┌──

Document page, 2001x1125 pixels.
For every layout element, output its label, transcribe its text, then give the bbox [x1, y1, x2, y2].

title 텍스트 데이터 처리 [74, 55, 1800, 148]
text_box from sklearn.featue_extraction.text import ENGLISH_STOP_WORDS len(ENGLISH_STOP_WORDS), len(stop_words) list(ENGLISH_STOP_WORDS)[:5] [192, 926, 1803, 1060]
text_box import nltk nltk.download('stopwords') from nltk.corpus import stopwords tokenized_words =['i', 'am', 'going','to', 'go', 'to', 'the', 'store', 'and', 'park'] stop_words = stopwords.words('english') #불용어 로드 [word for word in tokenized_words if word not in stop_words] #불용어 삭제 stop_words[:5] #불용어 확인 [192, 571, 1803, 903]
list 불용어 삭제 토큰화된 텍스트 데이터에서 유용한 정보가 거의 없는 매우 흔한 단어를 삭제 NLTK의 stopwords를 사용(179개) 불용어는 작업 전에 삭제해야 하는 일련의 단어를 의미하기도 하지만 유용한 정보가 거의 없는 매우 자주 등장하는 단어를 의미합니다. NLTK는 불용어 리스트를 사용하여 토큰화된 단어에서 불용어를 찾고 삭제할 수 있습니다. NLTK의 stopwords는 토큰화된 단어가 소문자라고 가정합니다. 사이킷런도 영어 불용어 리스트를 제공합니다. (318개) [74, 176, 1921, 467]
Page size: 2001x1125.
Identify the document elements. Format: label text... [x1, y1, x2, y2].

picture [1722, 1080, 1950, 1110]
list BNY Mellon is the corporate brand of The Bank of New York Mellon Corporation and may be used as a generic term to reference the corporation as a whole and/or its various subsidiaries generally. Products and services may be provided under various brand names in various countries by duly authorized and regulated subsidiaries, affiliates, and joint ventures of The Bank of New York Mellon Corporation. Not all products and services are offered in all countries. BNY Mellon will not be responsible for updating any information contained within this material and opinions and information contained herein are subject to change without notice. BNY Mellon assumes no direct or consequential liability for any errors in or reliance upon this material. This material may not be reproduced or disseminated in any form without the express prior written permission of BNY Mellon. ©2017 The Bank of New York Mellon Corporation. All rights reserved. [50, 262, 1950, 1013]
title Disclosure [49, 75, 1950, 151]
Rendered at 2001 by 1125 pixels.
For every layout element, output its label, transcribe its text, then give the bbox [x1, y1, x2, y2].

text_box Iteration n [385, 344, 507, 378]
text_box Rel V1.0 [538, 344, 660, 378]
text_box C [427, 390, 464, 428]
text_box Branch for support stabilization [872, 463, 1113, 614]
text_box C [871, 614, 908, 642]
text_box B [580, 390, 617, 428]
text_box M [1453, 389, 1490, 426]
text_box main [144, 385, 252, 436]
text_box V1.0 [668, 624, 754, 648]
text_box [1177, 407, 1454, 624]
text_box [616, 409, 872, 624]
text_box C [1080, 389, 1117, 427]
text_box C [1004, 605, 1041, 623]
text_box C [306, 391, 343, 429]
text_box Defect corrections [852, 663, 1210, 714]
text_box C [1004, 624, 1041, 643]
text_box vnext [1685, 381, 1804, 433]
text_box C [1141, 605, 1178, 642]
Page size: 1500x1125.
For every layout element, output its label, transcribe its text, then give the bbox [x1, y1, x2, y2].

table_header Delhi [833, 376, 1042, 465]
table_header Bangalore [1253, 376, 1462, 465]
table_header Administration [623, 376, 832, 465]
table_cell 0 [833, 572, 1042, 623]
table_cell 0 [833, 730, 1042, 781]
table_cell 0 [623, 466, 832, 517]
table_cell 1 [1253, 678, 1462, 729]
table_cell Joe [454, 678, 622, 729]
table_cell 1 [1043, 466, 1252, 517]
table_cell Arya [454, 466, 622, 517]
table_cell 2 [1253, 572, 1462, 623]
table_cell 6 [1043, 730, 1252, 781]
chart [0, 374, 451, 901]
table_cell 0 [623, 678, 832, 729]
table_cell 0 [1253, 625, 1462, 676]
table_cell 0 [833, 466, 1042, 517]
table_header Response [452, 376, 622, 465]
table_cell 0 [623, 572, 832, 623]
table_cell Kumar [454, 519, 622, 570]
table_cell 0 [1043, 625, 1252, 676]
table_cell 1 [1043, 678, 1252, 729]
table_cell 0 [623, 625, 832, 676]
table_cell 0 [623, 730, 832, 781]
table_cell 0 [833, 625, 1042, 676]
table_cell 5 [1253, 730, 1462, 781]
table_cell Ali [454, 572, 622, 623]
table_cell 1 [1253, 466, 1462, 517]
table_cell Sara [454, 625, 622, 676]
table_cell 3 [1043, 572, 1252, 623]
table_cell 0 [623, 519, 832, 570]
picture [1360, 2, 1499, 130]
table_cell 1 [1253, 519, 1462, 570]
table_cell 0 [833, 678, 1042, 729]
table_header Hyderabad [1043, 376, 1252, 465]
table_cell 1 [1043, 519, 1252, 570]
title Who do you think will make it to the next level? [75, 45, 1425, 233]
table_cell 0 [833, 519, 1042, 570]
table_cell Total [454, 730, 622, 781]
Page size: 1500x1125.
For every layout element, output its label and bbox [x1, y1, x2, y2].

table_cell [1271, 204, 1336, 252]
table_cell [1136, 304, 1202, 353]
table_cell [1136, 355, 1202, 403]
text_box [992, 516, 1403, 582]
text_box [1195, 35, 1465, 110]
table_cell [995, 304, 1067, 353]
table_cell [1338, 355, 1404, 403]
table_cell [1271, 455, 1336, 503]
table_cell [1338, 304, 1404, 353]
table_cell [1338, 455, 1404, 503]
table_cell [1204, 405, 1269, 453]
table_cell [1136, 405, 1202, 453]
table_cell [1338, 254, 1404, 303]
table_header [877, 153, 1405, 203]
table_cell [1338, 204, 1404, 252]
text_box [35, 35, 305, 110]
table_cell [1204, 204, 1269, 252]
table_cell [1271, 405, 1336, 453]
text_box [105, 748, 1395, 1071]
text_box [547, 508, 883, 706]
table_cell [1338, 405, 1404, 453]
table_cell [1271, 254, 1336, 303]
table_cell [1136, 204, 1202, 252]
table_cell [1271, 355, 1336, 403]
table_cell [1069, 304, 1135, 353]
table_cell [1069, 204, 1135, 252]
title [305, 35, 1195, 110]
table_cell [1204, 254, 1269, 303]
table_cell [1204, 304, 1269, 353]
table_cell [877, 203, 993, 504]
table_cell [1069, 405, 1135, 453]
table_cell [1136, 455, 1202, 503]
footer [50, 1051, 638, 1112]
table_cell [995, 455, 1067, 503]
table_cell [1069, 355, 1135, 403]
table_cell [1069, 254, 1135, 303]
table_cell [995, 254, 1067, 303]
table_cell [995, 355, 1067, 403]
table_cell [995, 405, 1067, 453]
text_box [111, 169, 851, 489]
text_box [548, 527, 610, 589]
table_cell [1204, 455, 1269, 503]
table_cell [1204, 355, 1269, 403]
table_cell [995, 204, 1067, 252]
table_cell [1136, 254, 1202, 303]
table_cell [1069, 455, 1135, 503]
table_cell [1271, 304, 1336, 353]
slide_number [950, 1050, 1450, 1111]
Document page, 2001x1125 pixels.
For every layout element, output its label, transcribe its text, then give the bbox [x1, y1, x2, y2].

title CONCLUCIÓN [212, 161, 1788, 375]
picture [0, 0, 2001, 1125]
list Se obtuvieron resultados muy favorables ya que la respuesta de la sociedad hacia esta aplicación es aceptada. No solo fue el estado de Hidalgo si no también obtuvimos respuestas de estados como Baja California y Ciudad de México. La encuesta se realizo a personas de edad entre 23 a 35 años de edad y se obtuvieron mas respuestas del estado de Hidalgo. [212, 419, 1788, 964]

└──

_PROMPT_
Find the string "title" in the material above, and report every line where it occurs.

_REPLY TO THE TASK_
title 텍스트 데이터 처리 [74, 55, 1800, 148]
title Disclosure [49, 75, 1950, 151]
title Who do you think will make it to the next level? [75, 45, 1425, 233]
title [305, 35, 1195, 110]
title CONCLUCIÓN [212, 161, 1788, 375]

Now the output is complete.